Exercise brief ▸
Begin with the first line of the entries below. Copy each line exactly, stopping after the one that contains "#### ⚠️ Medium Issues".

Stored data ▸

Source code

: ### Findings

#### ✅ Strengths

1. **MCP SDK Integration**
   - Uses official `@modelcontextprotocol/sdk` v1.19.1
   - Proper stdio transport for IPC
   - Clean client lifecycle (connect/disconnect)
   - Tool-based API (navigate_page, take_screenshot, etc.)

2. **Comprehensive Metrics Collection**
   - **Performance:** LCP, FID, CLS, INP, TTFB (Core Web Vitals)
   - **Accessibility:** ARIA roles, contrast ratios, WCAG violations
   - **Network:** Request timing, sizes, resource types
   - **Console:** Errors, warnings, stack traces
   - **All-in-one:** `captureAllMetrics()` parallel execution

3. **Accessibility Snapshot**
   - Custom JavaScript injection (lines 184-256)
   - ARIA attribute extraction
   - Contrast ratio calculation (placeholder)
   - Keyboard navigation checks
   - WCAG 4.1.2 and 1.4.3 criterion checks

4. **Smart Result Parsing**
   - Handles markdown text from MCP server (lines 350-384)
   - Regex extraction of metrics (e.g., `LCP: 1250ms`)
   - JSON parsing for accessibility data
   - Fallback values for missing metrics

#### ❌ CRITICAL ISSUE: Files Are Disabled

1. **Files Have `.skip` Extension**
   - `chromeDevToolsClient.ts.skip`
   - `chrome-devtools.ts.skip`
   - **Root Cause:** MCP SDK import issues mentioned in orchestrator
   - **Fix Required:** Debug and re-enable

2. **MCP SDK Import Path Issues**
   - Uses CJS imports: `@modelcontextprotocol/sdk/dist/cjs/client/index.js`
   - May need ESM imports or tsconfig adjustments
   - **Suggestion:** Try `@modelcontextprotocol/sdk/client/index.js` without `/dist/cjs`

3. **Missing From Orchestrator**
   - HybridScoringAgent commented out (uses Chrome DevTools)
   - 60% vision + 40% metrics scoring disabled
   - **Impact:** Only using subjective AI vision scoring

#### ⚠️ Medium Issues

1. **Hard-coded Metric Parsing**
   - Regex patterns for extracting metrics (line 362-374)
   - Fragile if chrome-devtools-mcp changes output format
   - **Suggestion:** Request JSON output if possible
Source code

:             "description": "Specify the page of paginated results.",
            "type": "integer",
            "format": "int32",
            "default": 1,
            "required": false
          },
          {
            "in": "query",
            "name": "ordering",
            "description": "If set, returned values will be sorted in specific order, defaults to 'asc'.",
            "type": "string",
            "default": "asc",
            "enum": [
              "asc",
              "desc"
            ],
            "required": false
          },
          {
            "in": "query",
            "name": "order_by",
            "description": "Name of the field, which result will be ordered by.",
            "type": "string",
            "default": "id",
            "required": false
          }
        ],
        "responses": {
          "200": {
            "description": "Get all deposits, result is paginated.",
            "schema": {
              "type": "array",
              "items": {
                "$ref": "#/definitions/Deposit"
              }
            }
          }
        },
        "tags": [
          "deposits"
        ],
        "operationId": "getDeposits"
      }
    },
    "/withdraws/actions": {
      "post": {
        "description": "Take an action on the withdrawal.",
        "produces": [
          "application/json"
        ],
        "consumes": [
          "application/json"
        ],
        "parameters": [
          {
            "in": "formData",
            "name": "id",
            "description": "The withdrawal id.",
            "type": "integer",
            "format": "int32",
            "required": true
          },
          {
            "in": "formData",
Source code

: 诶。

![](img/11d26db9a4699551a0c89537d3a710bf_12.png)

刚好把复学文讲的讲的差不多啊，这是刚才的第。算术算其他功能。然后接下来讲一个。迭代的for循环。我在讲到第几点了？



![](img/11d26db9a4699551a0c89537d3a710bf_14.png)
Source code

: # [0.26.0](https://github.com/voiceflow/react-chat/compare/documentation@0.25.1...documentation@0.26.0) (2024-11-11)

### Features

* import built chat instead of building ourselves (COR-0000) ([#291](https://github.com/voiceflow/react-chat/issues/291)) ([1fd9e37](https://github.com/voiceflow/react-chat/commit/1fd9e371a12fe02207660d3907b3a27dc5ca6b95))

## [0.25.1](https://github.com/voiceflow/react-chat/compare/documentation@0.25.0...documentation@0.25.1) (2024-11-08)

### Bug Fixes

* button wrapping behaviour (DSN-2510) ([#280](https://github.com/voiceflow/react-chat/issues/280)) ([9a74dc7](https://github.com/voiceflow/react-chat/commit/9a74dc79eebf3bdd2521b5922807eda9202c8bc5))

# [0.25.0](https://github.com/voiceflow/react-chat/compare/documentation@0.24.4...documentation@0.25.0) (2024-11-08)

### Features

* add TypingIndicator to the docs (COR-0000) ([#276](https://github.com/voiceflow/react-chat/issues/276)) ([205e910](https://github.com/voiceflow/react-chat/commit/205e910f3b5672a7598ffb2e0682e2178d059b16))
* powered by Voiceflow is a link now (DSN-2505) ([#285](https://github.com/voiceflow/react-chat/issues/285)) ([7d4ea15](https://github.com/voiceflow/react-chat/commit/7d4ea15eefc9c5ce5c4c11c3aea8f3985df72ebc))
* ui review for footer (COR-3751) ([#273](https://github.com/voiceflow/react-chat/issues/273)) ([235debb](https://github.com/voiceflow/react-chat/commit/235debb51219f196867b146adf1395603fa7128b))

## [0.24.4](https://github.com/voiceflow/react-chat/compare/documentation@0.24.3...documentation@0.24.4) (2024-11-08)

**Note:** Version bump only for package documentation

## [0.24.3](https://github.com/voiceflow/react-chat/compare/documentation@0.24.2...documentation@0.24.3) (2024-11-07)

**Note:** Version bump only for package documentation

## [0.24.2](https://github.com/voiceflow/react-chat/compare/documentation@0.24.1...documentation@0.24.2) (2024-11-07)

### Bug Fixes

Response to the exercise ▸
Source code

: ### Findings

#### ✅ Strengths

1. **MCP SDK Integration**
   - Uses official `@modelcontextprotocol/sdk` v1.19.1
   - Proper stdio transport for IPC
   - Clean client lifecycle (connect/disconnect)
   - Tool-based API (navigate_page, take_screenshot, etc.)

2. **Comprehensive Metrics Collection**
   - **Performance:** LCP, FID, CLS, INP, TTFB (Core Web Vitals)
   - **Accessibility:** ARIA roles, contrast ratios, WCAG violations
   - **Network:** Request timing, sizes, resource types
   - **Console:** Errors, warnings, stack traces
   - **All-in-one:** `captureAllMetrics()` parallel execution

3. **Accessibility Snapshot**
   - Custom JavaScript injection (lines 184-256)
   - ARIA attribute extraction
   - Contrast ratio calculation (placeholder)
   - Keyboard navigation checks
   - WCAG 4.1.2 and 1.4.3 criterion checks

4. **Smart Result Parsing**
   - Handles markdown text from MCP server (lines 350-384)
   - Regex extraction of metrics (e.g., `LCP: 1250ms`)
   - JSON parsing for accessibility data
   - Fallback values for missing metrics

#### ❌ CRITICAL ISSUE: Files Are Disabled

1. **Files Have `.skip` Extension**
   - `chromeDevToolsClient.ts.skip`
   - `chrome-devtools.ts.skip`
   - **Root Cause:** MCP SDK import issues mentioned in orchestrator
   - **Fix Required:** Debug and re-enable

2. **MCP SDK Import Path Issues**
   - Uses CJS imports: `@modelcontextprotocol/sdk/dist/cjs/client/index.js`
   - May need ESM imports or tsconfig adjustments
   - **Suggestion:** Try `@modelcontextprotocol/sdk/client/index.js` without `/dist/cjs`

3. **Missing From Orchestrator**
   - HybridScoringAgent commented out (uses Chrome DevTools)
   - 60% vision + 40% metrics scoring disabled
   - **Impact:** Only using subjective AI vision scoring

#### ⚠️ Medium Issues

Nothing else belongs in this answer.